Benedict Anderson's classic account of the history of nationalism, Imagined Communities (1982, rev. 1993) asks a simple question in its early pages: why is it so hard for us to imagine someone who possesses no nationality? After all, "nation" is hardly a precise concept. It is not a tribe, or an ethnicity, or even a language community. Nationality cuts across all of these.

The book's title gives the answer: nations are communities that have imagined themselves into existence and in the process have made it impossible for any member to conceive of existence outside a similar community. Though he says little about Ireland directly, many of Anderson's insights throw brilliant flashes onto our own history.

Take the Gaelic Revival and the wave of Irish nationalism that lead to 1916. The compelling story at the heart of the movement was of reawakening: an ancient people was rising from centuries-long slumber to reclaim self-government, language, culture, sport . . . The book shows that this image of the sleeping giant coming back to life is present in every single 19th-century European nationalist movement: it appears in Greece, Finland, Bohemia, Hungary, Germany. And these giants were fictional, idealised versions of a pure and distant past pressed into the service of modern political aims. So the Gaelic Revival should more accurately have been the Gaelic Reinvention.

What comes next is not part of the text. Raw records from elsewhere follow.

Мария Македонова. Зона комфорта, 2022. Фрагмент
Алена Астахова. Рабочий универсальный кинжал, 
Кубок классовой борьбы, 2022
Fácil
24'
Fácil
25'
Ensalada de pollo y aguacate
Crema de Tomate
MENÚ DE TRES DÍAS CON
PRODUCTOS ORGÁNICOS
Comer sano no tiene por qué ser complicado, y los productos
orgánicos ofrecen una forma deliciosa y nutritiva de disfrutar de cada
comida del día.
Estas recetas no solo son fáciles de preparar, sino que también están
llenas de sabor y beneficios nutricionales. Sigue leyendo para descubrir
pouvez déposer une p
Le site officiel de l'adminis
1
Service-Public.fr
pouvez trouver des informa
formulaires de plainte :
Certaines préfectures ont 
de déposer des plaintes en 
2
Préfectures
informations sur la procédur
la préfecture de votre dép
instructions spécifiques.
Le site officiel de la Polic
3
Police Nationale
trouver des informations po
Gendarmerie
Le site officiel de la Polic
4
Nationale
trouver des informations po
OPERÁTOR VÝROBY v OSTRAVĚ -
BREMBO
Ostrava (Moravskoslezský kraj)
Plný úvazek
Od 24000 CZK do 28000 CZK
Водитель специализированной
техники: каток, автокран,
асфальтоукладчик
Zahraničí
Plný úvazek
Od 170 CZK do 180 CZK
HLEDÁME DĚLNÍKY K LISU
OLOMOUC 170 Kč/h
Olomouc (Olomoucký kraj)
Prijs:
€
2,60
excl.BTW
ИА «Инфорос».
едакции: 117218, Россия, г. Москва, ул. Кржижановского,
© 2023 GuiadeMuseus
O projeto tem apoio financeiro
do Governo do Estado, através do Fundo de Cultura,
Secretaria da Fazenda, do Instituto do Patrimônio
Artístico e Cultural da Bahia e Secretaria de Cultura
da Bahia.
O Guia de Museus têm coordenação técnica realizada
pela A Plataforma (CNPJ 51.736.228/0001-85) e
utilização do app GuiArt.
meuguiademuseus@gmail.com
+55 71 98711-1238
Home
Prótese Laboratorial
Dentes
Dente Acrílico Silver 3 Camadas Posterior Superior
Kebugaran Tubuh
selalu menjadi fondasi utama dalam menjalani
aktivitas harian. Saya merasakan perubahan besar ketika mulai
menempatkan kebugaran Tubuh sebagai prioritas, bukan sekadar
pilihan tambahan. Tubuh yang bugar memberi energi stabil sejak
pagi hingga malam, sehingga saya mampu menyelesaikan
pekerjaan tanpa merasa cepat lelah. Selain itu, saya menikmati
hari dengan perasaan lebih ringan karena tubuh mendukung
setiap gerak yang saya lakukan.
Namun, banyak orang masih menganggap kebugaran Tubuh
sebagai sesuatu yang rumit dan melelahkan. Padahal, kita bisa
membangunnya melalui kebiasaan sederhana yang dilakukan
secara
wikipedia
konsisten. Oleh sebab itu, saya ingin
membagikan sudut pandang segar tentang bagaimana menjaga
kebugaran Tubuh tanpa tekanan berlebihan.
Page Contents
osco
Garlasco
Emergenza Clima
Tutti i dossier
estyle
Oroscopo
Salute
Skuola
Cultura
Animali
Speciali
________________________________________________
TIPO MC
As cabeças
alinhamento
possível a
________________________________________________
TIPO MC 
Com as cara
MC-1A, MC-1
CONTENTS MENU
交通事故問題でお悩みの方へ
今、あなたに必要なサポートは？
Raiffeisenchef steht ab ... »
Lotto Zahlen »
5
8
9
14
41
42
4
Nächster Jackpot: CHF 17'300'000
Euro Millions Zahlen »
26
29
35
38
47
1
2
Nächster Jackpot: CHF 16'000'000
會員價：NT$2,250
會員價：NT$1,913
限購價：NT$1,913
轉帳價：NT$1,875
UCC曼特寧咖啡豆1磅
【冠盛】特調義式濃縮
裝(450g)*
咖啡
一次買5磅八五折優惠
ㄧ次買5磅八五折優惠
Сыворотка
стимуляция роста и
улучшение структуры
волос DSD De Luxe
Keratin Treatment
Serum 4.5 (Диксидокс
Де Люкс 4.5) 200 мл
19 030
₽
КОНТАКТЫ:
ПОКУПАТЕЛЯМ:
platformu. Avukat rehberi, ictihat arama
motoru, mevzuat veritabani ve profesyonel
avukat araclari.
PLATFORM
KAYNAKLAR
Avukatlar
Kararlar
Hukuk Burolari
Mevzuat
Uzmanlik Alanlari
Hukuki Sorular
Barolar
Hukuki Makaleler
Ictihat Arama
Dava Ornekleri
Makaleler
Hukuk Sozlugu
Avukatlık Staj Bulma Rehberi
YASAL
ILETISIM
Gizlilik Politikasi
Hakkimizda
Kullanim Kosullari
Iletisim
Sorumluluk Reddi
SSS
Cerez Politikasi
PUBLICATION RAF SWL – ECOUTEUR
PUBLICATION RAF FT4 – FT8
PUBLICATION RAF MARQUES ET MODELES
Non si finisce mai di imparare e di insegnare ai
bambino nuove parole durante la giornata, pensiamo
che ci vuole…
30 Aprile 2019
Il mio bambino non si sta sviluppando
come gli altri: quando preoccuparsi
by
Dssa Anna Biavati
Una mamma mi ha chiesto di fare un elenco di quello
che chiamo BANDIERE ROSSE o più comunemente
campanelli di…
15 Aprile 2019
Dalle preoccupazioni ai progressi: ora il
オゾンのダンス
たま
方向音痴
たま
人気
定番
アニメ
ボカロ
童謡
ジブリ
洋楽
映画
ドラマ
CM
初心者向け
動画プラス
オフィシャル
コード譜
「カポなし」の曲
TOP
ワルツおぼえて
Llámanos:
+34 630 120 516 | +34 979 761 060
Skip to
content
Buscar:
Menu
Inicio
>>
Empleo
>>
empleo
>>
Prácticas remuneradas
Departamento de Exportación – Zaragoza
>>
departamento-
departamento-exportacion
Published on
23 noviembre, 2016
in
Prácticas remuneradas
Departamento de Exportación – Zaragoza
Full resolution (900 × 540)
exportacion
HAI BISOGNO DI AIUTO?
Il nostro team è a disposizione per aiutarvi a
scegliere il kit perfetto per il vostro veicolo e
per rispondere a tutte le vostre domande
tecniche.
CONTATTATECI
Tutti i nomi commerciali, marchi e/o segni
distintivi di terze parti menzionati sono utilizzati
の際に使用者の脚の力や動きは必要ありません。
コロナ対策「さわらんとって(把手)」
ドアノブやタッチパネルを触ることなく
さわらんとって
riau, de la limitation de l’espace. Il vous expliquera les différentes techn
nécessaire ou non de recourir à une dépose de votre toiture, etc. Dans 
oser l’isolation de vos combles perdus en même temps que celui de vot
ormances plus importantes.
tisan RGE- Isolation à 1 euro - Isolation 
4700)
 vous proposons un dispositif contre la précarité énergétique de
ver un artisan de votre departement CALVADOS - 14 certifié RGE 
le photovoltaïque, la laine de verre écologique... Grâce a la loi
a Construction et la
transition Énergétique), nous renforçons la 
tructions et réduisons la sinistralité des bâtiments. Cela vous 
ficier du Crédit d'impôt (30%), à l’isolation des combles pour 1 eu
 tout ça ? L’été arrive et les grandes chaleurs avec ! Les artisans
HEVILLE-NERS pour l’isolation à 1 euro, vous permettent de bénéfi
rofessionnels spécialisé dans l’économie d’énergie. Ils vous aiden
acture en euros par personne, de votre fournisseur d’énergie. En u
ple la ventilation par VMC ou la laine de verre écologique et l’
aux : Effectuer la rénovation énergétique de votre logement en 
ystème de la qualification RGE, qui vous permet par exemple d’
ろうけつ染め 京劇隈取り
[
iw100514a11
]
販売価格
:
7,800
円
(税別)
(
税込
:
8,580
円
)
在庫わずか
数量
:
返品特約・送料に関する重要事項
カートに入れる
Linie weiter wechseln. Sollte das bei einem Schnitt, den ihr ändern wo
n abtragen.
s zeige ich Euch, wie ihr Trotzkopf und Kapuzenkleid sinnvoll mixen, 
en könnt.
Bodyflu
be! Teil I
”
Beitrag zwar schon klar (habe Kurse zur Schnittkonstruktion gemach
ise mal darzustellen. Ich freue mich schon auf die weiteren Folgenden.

Restoring vernacular languages was a key aim of this nationalism-as-reawakening, and the most vital factor in securing its success in Europe, Anderson argues, was the pre-existence of vernacular newspapers, pamphlets, advertisements, all the paraphernalia of what he calls "print-capitalism". By this account, our Irish language revival failed not (just) because so many of us were shoneens, but because printed Irish never had the chance to become a medium of commercial culture in the eighteenth century.

1916 was the most successful act of national re-imagining possible. It invented the nation which we still live inside. Anyone interested in the deep history that made the Rising possible should read Imagined Communities.